Getting goods and people over there, I guess..

My belief is that Mars will be colonized for ideological reasons, not for profit. A Mars colony won't be profitable. But it will be colonized, mostly for prestige, and also because of overcrowding & pollution, which will become bigger issues in the coming decades.

But why? We’ve not colonised either of the poles of our own planet in any real way out of a sense of prestige. Heck there’s huge areas in Canada and Russia uninhabited and these are all a dream to live in compared to Mars.

Turns out the real overpopulation is in places people want to live.


Because I don't believe our species should be trapped this planet forever. If we don't become multiplanetary now, then when? And there is an incredibly short window for us to become multiplanetary. We currently live in a golden era of abundance that will not last, and we must make the most of this time period.

I think most people don't realize how inherently unstable our society is, and how quickly civilization can devolve.

Nuclear war is a huge issue. We've had three conflicts this decade that could have led to a nuclear war. All of which are still unresolved.


> Nuclear war is a huge issue. We've had three conflicts this decade that could have led to a nuclear war. All of which are still unresolved.

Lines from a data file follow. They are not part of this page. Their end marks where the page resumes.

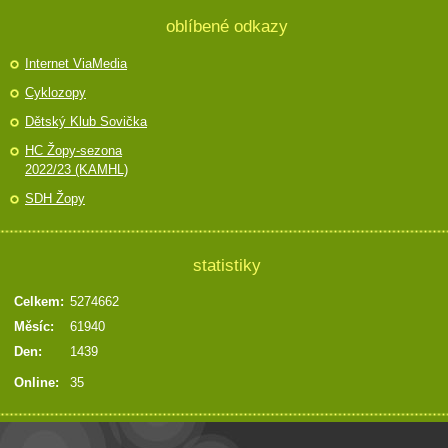
oblíbené odkazy
Internet ViaMedia
Cyklozopy
Dětský Klub Sovička
HC Žopy-sezona
2022/23 (KAMHL)
SDH Žopy
statistiky
Celkem:
5274662
Měsíc:
61940
Den:
1439
Online:
35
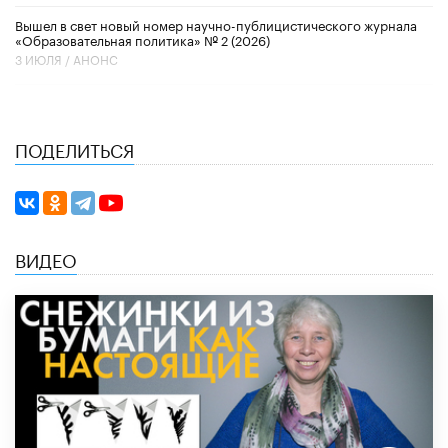
Вышел в свет новый номер научно-публицистического журнала
«Образовательная политика» № 2 (2026)
3 ИЮЛЯ /
АНОНС
ПОДЕЛИТЬСЯ
ВИДЕО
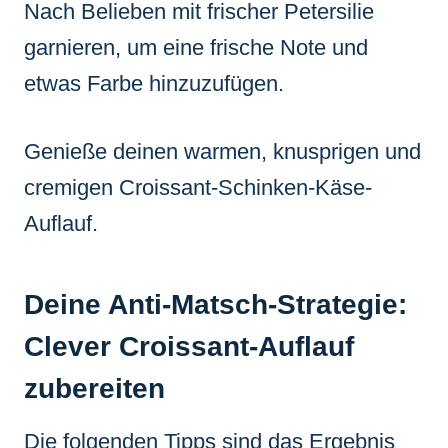
Nach Belieben mit frischer Petersilie
garnieren, um eine frische Note und
etwas Farbe hinzuzufügen.
Genieße deinen warmen, knusprigen und
cremigen Croissant-Schinken-Käse-
Auflauf.
Deine Anti-Matsch-Strategie:
Clever Croissant-Auflauf
zubereiten
Die folgenden Tipps sind das Ergebnis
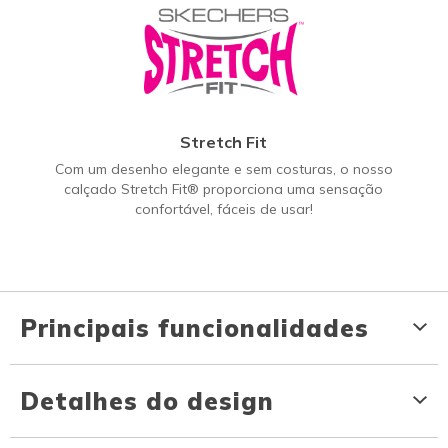
Stretch Fit
Com um desenho elegante e sem costuras, o nosso
calçado Stretch Fit® proporciona uma sensação
confortável, fáceis de usar!
Principais funcionalidades
Detalhes do design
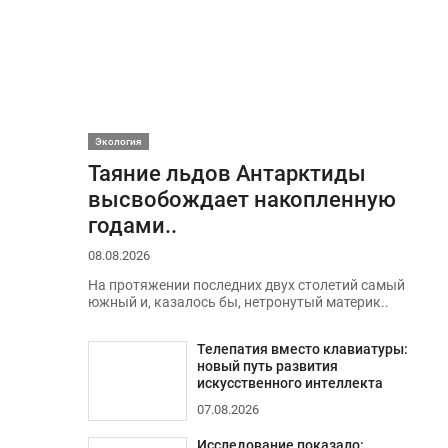
Экология
Таяние льдов Антарктиды
высвобождает накопленную
годами..
08.08.2026
На протяжении последних двух столетий самый
южный и, казалось бы, нетронутый материк..
Телепатия вместо клавиатуры:
новый путь развития
искусственного интеллекта
07.08.2026
Исследование показало:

I'm kicking myself for engaging with this at all, but that's poor reasoning if you're worried about nuclear war. The risk of MAD forces a detente, if there were a (perceived) hedge against it, that increases the likelihood of MAD happening.

If nuclear war happens, Mars colonies depend on expensive, technical supply chains on Earth that will be destroyed.

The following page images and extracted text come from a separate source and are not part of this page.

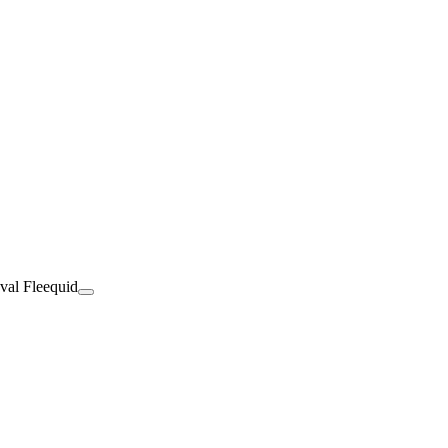
val Fleequid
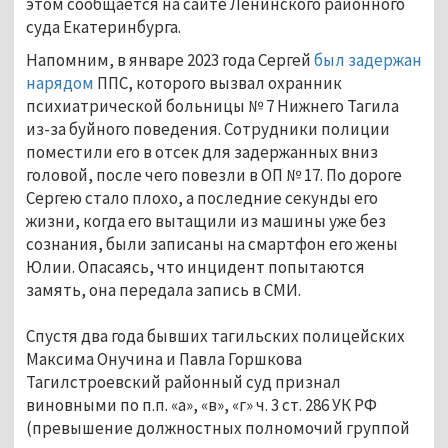
этом сообщается на сайте Ленинского районного 
суда Екатеринбурга.
Напомним, в январе 2023 года С
ергей 
был задержан 
нарядом
 ППС, которого вызвал охранник 
психиатрической больницы № 7 Нижнего Тагила 
из-за буйного поведения. Сотрудники полиции 
поместили его в отсек для задержанных вниз 
головой, после чего повезли в ОП № 17. По дороге 
Сергею стало плохо, а последние секунды его 
жизни, когда его вытащили из машины уже без 
сознания, были записаны на смартфон его жены 
Юлии. Опасаясь, что инцидент попытаются 
замять, она передала запись в СМИ.
Спустя два года бывших тагильских полицейских 
Максима Онучина и Павла Горшкова 
Тагилстроевский районный суд признал 
виновными по п.п. «а», «в», «г» ч. 3 ст. 286 УК РФ 
(превышение должностных полномочий группой 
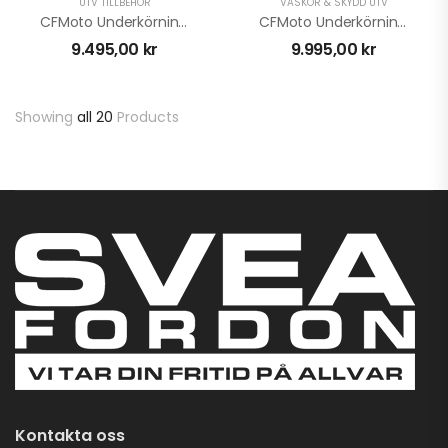
UTV TILLBEHÖR
VÄSKOR & SKYDD UTV
CFMoto Underkörningsskydd Uforce 1000 Aluminium
CFMoto Underkörningsskydd ZForce 950 Sport
9.495,00
kr
9.995,00
kr
Showing
all 20
Products
Kontakta oss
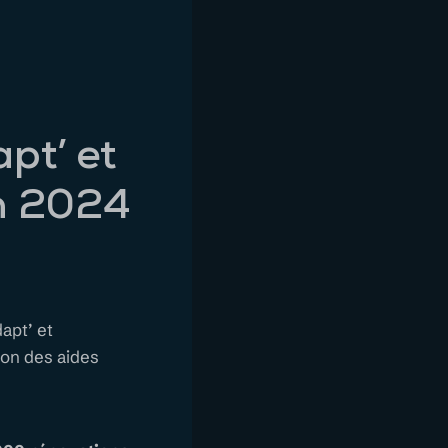
pt’ et
n 2024
apt’ et
ion des aides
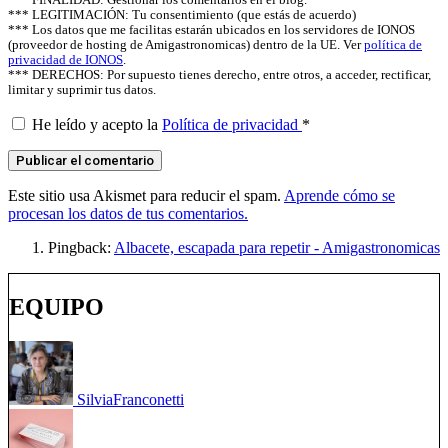
*** FINALIDAD: Gestionar los comentarios en el blog.
*** LEGITIMACIÓN: Tu consentimiento (que estás de acuerdo)
*** Los datos que me facilitas estarán ubicados en los servidores de IONOS
(proveedor de hosting de Amigastronomicas) dentro de la UE. Ver
política de
privacidad de IONOS
.
*** DERECHOS: Por supuesto tienes derecho, entre otros, a acceder, rectificar,
limitar y suprimir tus datos.
He leído y acepto la
Política de privacidad
*
Este sitio usa Akismet para reducir el spam.
Aprende cómo se
procesan los datos de tus comentarios.
Pingback:
Albacete, escapada para repetir - Amigastronomicas
EQUIPO
Silvia
Franconetti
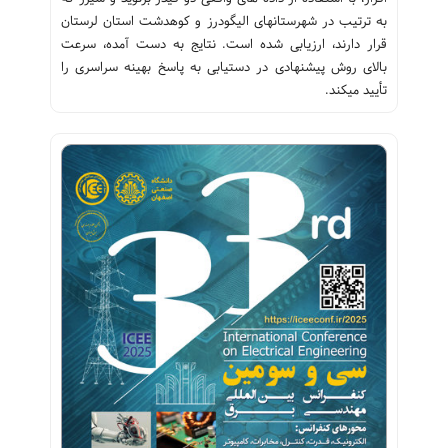
به ترتیب در شهرستان‏های الیگودرز و کوهدشت استان لرستان
قرار دارند، ارزیابی شده است. نتایج به دست آمده، سرعت
بالای روش پیشنهادی در دستیابی به پاسخ بهینه سراسری را
تأیید می‏کند.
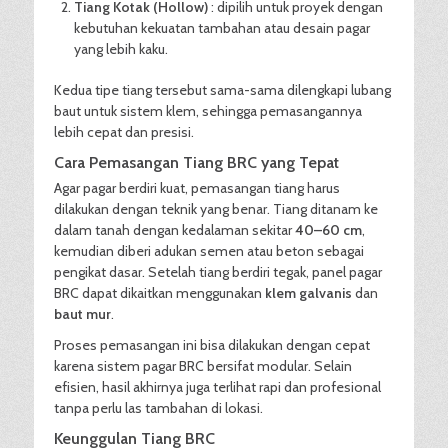
Tiang Kotak (Hollow)
: dipilih untuk proyek dengan
kebutuhan kekuatan tambahan atau desain pagar
yang lebih kaku.
Kedua tipe tiang tersebut sama-sama dilengkapi lubang
baut untuk sistem klem, sehingga pemasangannya
lebih cepat dan presisi.
Cara Pemasangan Tiang BRC yang Tepat
Agar pagar berdiri kuat, pemasangan tiang harus
dilakukan dengan teknik yang benar. Tiang ditanam ke
dalam tanah dengan kedalaman sekitar
40–60 cm
,
kemudian diberi adukan semen atau beton sebagai
pengikat dasar. Setelah tiang berdiri tegak, panel pagar
BRC dapat dikaitkan menggunakan
klem galvanis
dan
baut mur
.
Proses pemasangan ini bisa dilakukan dengan cepat
karena sistem pagar BRC bersifat modular. Selain
efisien, hasil akhirnya juga terlihat rapi dan profesional
tanpa perlu las tambahan di lokasi.
Keunggulan Tiang BRC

We take for granted a whole damn planet where water falls from the sky, food and fuel come out of the ground and there's abundant amount of replenishing atmospheric O2 available for ubiquitous reaction and combustion.

Without resupply from a nuked Earth, you're left with the fact that food, manufacturing, construction, etc all depend on, at the very least, atmospheric oxygen, and Mars will never hold a meaningful atmosphere. Without atmospheric oxygen, and thus combustion, when it comes to supply chains required for existing anywhere, you aren't building infrastructure, you aren't growing food without nutrient supplies, and you aren't manufacturing sustainably, efficiently, or at all.

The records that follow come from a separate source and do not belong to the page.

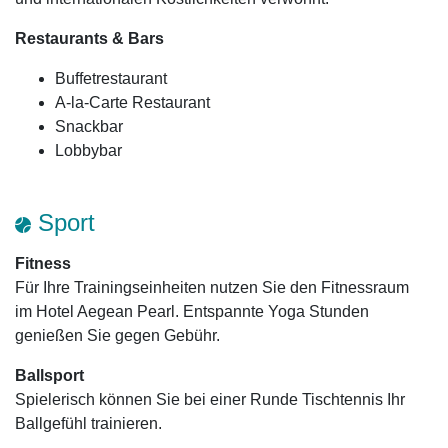
Restaurants & Bars
Buffetrestaurant
A-la-Carte Restaurant
Snackbar
Lobbybar
Sport
Fitness
Für Ihre Trainingseinheiten nutzen Sie den Fitnessraum
im Hotel Aegean Pearl. Entspannte Yoga Stunden
genießen Sie gegen Gebühr.
Ballsport
Spielerisch können Sie bei einer Runde Tischtennis Ihr
Ballgefühl trainieren.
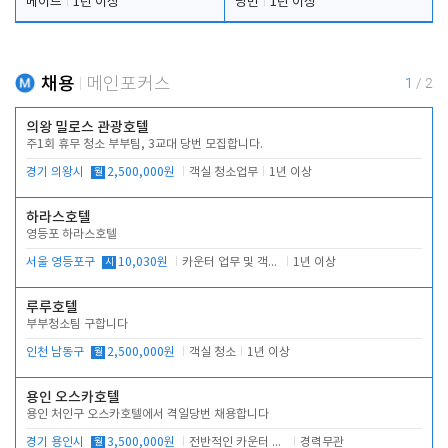
메이드
1년 이상
당번
1년 이상
채용
메인포커스
1
/
2
의왕 밀로스 관광호텔
주1회 휴무 청소 부부팀, 3교대 당번 모집합니다.
경기 의왕시
월
2,500,000원
객실 청소업무
1년 이상
하라스호텔
영등포 하라스호텔
서울 영등포구
시
10,030원
카운터 업무 및 객실관리(청소상태 확인, 객실판매)
1년 이상
루루호텔
부부청소팀 구합니다
인천 남동구
월
2,500,000원
객실 청소
1년 이상
용인 오스카호텔
용인 처인구 오스카호텔에서 격일당번 채용합니다
경기 용인시
월
3,500,000원
전반적인 카운터 업무
경력무관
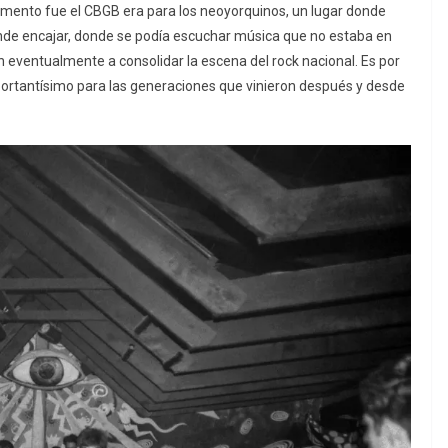
mento fue el CBGB era para los neoyorquinos, un lugar donde
nde encajar, donde se podía escuchar música que no estaba en
n eventualmente a consolidar la escena del rock nacional. Es por
portantísimo para las generaciones que vinieron después y desde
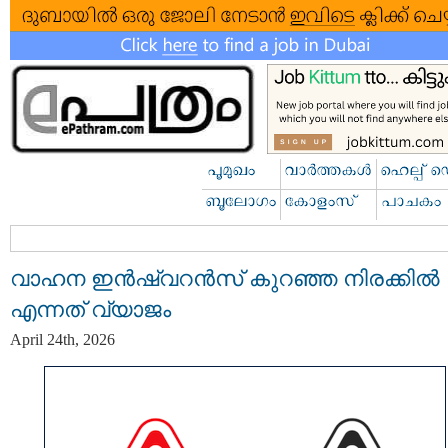
വാഹന ഇൻഷ്വറൻസ് കുറഞ്ഞ നിരക്കില്‍
എന്നത് വ്യാജം
April 24th, 2026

And that ignores that Martian dust and soil is toxic[1] to life, which requires even more resources to mitigate, remove, keep out/off of people and living things, and even more resources to treat and maintain the soil if you ever want to use it to grow food.

Earth is the one shot people have, and a nuked Earth is infinitely more habitable than Mars. Even the bottom of the ocean is more habitable than Mars. It just does not make sense as a backup option to Earth. And if Mars is a pipe dream, life isn't leaving this solar system and surviving independently as anything resembling humans.

[1] https://en.wikipedia.org/wiki/Martian_regolith#Toxicity


I think the prestige, overpopulation, and pollution arguments all suck. The important differences are that the poles are not political free-for-alls that people can just colonize, and everything is still 1g vs. Mars' 0.38g.

Redundancy is the answer.

The ecological cost of moving the amount of people to even put a tiny dent in the earth's population would kill more and adjust the number that way than the actual moving would.

But why did you invest on those grounds? Is profit not your goal here?

I did not invest on those grounds. I was looking at the stock a few years back and realized SpaceX was underpriced.

My rationale is, when SpaceX actually launches the first Mars mission, the price will go hyperbolic. It will be the stock pump of the century. I estimated what valuation it would hit (~$5 trillion at the time), then looked at the current valuation, realized this will 50x in the next two decades, and concluded it would make a great investment.


I say it will not be colonized based on problems of cosmic radiation, not because of lack of ambition or funds.

That's the same as saying SpaceX will be worth 200 billion USD at a $1.75 trillion IPO.

You have to pick one side, not both.